Quant à Rémi Meunier chez Dataiku, il n’en dira pas plus. A priori pas parce qu’il ne veut pas, mais parce qu’il ne peut pas. « Le fait que je ne puisse pas vous vous répondre est de mon point de vue positif pour Dataiku. Cela signifie que nous laissons à nos clients la maîtrise totale de la plateforme [et de leur IA]. C’est une garantie essentielle pour la souveraineté et pour la confiance que nous portent ce genre de clients ». 

« Nous travaillons avec les équipes de l’OTAN de manière intensive. Nous étudions leur demande sur certains sujets… et il se pourrait que ce premier contrat enclenche d’autres développements », se réjouit Rémi Meunier. « Un acteur institutionnel comme l’OTAN qui affiche publiquement sa confiance dans Dataiku, c’est un sésame pour nous. Cela envoie un très bon signal pour nos prospects et nos clients de ce secteur-là ».

Intérieur, DGA, TracFin aussi

L’OTAN n’est pas le seul acteur de la défense et de la sécurité à faire appel au service du spécialiste français de la data science. « Clairement, Dataiku a largement ciblé ce secteur parce que nous avons des capacités techniques qui rassurent ces acteurs. Par exemple, DSS peut être installé sur site et sans connexion à internet », indique Rémi Meunier. 

Dataiku œuvre aujourd’hui auprès de plusieurs administrations françaises. L’éditeur a déployé sa solution au sein du ministère de l’Intérieur avec l’aide d’un consultant technologique : Saegus. Ensemble, les deux sociétés ont aidé à la conception d’une solution dédiée à la détection de fraude aux titres nationaux (permis de conduire, carte d’identité, passeport, carte grise). 

DSS est également utilisée par TracFin, l’organisme de renseignement rattaché au ministère de l’Économie et des Finances qui lutte contre le blanchiment d’argent, la fraude et le financement du terrorisme. Autre exemple, la Direction générale de l’armement (DGA) se sert également de la solution de Dataiku à des fins de cybersécurité.

P3 Innovation et Lockheed Martin C130J

L’éditeur s’est aussi mis au service de P3 Innovation, un groupe de réflexion et d’échanges prospectifs sur l’utilisation de l’IA pour la prise de décision entre les majors généraux de l’armée française, anglaise et américaine. 

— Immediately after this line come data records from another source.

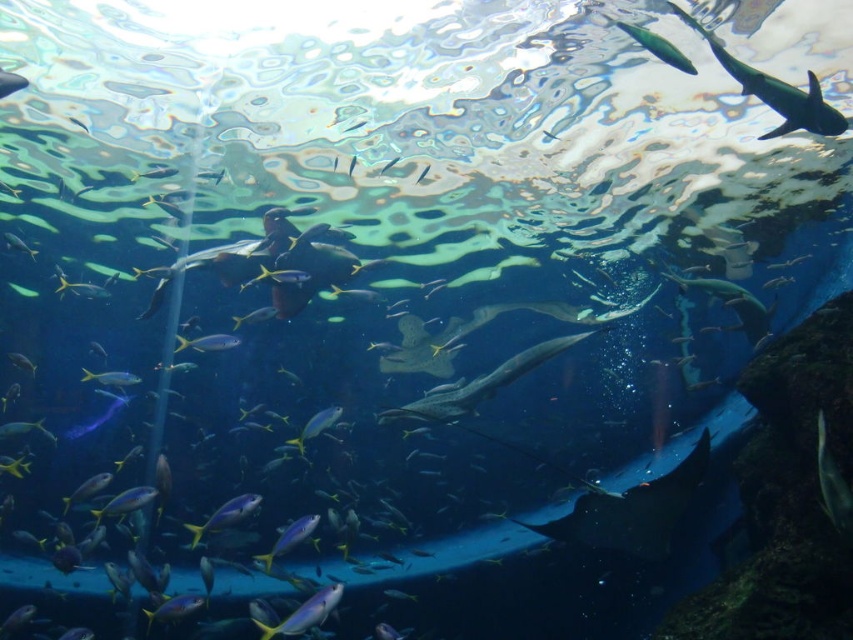
Question: Which point is closer to the camera?

Choices:
 (A) shiny silver fish at center
 (B) shiny silver shark at center
 (C) blue glossy fish at lower left
 (D) shiny silver fish at upper right

Answer: (D)

Question: Does shiny silver shark at center have a smaller size compared to blue glossy fish at lower center?

Choices:
 (A) no
 (B) yes

Answer: (A)

Question: Is shiny blue fish at center to the right of shiny silver fish at center from the viewer's perspective?

Choices:
 (A) no
 (B) yes

Answer: (B)

Question: Is blue glossy fish at lower left behind shiny silver fish at center?

Choices:
 (A) no
 (B) yes

Answer: (A)

Question: Estimate the real-world distances between objects in this image. Which object is closer to the shiny blue fish at lower center?

Choices:
 (A) shiny silver fish at upper right
 (B) green glossy fish at upper right
 (C) blue glossy fish at lower center
 (D) shiny blue fish at center

Answer: (C)

Question: Which object is farther from the camera taking this photo?

Choices:
 (A) shiny silver fish at upper right
 (B) green glossy fish at upper right
 (C) blue glossy fish at lower center
 (D) shiny blue fish at center

Answer: (D)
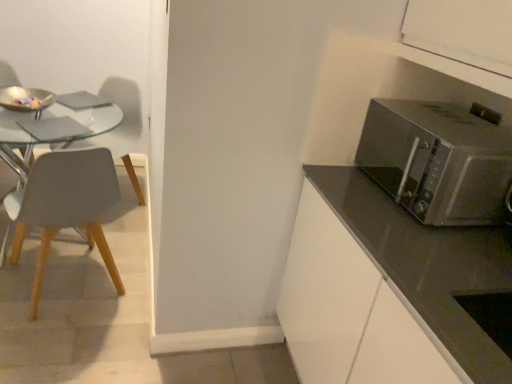
Question: Is there a large distance between satin silver microwave at right and matte gray chair at left, which is counted as the 2th chair, starting from the front?

Choices:
 (A) no
 (B) yes

Answer: (B)

Question: From a real-world perspective, is satin silver microwave at right over matte gray chair at left, which is counted as the 2th chair, starting from the front?

Choices:
 (A) yes
 (B) no

Answer: (A)

Question: Is satin silver microwave at right to the left of matte gray chair at left, placed as the 1th chair when sorted from back to front, from the viewer's perspective?

Choices:
 (A) yes
 (B) no

Answer: (B)

Question: Considering the relative positions of satin silver microwave at right and matte gray chair at left, placed as the 1th chair when sorted from back to front, in the image provided, is satin silver microwave at right behind matte gray chair at left, placed as the 1th chair when sorted from back to front,?

Choices:
 (A) no
 (B) yes

Answer: (A)

Question: Is satin silver microwave at right bigger than matte gray chair at left, placed as the 1th chair when sorted from back to front?

Choices:
 (A) yes
 (B) no

Answer: (B)

Question: Can you confirm if satin silver microwave at right is wider than matte gray chair at left, placed as the 1th chair when sorted from back to front?

Choices:
 (A) yes
 (B) no

Answer: (B)

Question: Is matte gray chair at left, the 2th chair viewed from the back, positioned before matte gray chair at left, placed as the 1th chair when sorted from back to front?

Choices:
 (A) yes
 (B) no

Answer: (A)

Question: Is matte gray chair at left, the 2th chair viewed from the back, to the right of matte gray chair at left, placed as the 1th chair when sorted from back to front, from the viewer's perspective?

Choices:
 (A) yes
 (B) no

Answer: (A)

Question: From the image's perspective, is matte gray chair at left, the 2th chair viewed from the back, under matte gray chair at left, which is counted as the 2th chair, starting from the front?

Choices:
 (A) yes
 (B) no

Answer: (A)

Question: Considering the relative sizes of matte gray chair at left, which appears as the 1th chair when viewed from the front, and matte gray chair at left, which is counted as the 2th chair, starting from the front, in the image provided, is matte gray chair at left, which appears as the 1th chair when viewed from the front, shorter than matte gray chair at left, which is counted as the 2th chair, starting from the front,?

Choices:
 (A) no
 (B) yes

Answer: (B)

Question: Could you tell me if matte gray chair at left, which appears as the 1th chair when viewed from the front, is facing matte gray chair at left, placed as the 1th chair when sorted from back to front?

Choices:
 (A) yes
 (B) no

Answer: (A)

Question: Is matte gray chair at left, the 2th chair viewed from the back, far from matte gray chair at left, placed as the 1th chair when sorted from back to front?

Choices:
 (A) yes
 (B) no

Answer: (B)

Question: Does matte gray chair at left, which appears as the 1th chair when viewed from the front, lie behind satin silver microwave at right?

Choices:
 (A) yes
 (B) no

Answer: (A)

« Nous avons été conseil de l’état-major des armées dans le cadre d’un projet lié à la maintenance prédictive d’un avion de l’armée de l’air », détaille Rémi Meunier. 

Le projet en question vise à assurer la maintenance prédictive du ravitailleur militaire Lockheed Martin C130J et de ses variantes. La France en possède quatre, le Royaume-Uni trente-huit et les États-Unis deux cent treize. P3 Innovation veut faciliter le partage de données et des modèles d’algorithmes pour prédire les pannes et faciliter les remplacements de pièces. Le projet est d’autant plus important que la flotte française de C130J est vouée à devenir franco-allemande en 2024. 

Citizen Data Scientists

« Nous sommes capables avec Dataiku de répondre à des cas d’usage très variés. Cette approche horizontale est recherchée par le secteur de la sécurité et de la défense » vante Rémi Meunier.

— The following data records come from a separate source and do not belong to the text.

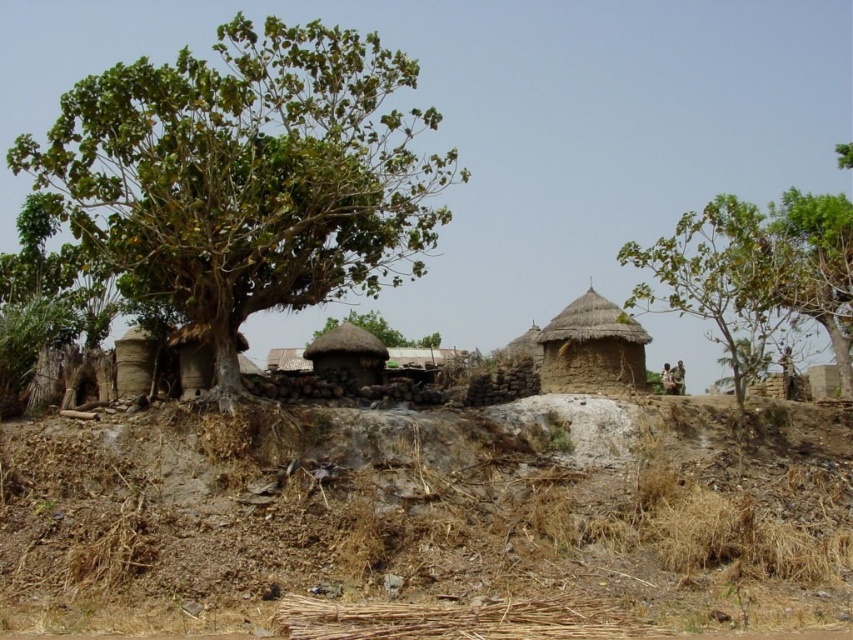
You are standing at the point with coordinates [590,348] in the image. What object is located exactly at this point?

The thatched straw hut at center is located exactly at point [590,348].

You are standing in the rural village scene and want to find the thatched straw hut at center. Based on the thatched brown hut at center, which direction should you look to locate it?

The thatched straw hut at center is to the right of the thatched brown hut at center, so you should look to the right of the thatched brown hut at center to find it.

You are planning to plant a new tree in the village. The green leafy tree at left and the thatched brown hut at center are both in the area. Considering their widths, which one is wider?

The green leafy tree at left is wider than the thatched brown hut at center because its width surpasses the hut.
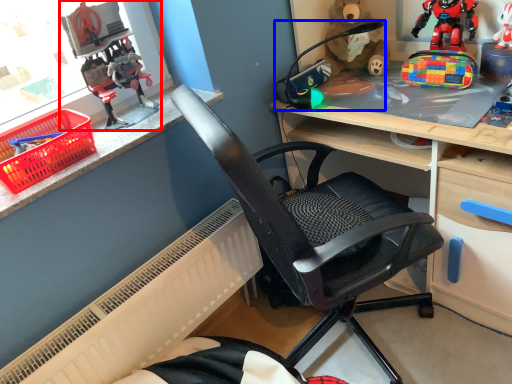
Question: Which object is closer to the camera taking this photo, toy (highlighted by a red box) or toy (highlighted by a blue box)?

Choices:
 (A) toy
 (B) toy

Answer: (A)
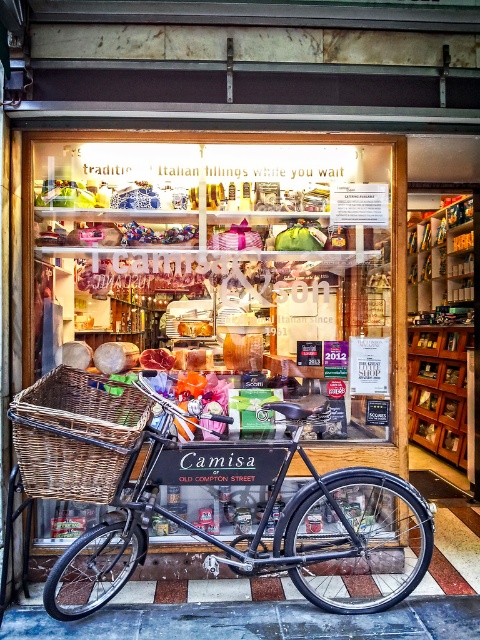
At what (x,y) coordinates should I click in order to perform the action: click on matte black bicycle at center. Please return your answer as a coordinate pair (x, y). This screenshot has width=480, height=640. Looking at the image, I should click on (259, 522).

Who is more forward, (348, 538) or (117, 477)?

Point (117, 477)

Find the location of a particular element. The width and height of the screenshot is (480, 640). matte black bicycle at center is located at coordinates (259, 522).

Does wooden crate at center appear on the right side of matte black bicycle at center?

No, wooden crate at center is not to the right of matte black bicycle at center.

Does wooden crate at center have a larger size compared to matte black bicycle at center?

Correct, wooden crate at center is larger in size than matte black bicycle at center.

Does point (61, 218) come behind point (354, 490)?

Yes, point (61, 218) is farther from viewer.

Where is `wooden crate at center`? The height and width of the screenshot is (640, 480). wooden crate at center is located at coordinates (227, 262).

Between point (186, 356) and point (84, 403), which one is positioned in front?

Point (84, 403) is more forward.

The width and height of the screenshot is (480, 640). Find the location of `wooden crate at center`. wooden crate at center is located at coordinates (227, 262).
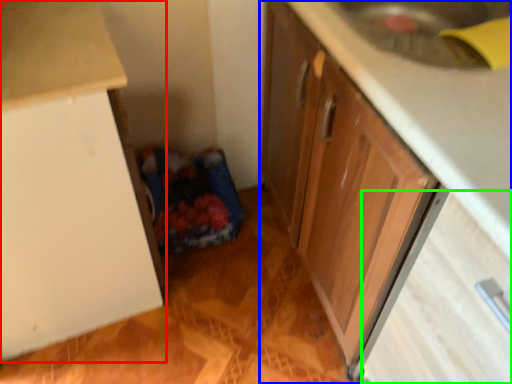
Question: Estimate the real-world distances between objects in this image. Which object is closer to cabinetry (highlighted by a red box), cabinetry (highlighted by a blue box) or drawer (highlighted by a green box)?

Choices:
 (A) cabinetry
 (B) drawer

Answer: (A)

L’éditeur français adapte d’ailleurs quelque peu sa feuille de route technologique pour ces acteurs qui peuvent avoir des demandes particulières. « Il y a clairement une tendance qui se dégage aujourd’hui : [il y a une demande] pour des interfaces qui facilitent le Big Data et qui le rendent utilisable par des enquêteurs, des fonctionnaires ou des personnes sur le terrain qui n’ont pas forcément de connaissances IT. Mais ces experts métiers ont besoin d’outils adaptés via des interfaces visuelles ». 

Un autre défi. Car, de fait, DSS s’adresse principalement aux data scientists et aux statisticiens. Des profils qui ne sont pas plus nombreux dans le secteur de la défense que dans des marchés plus classiques.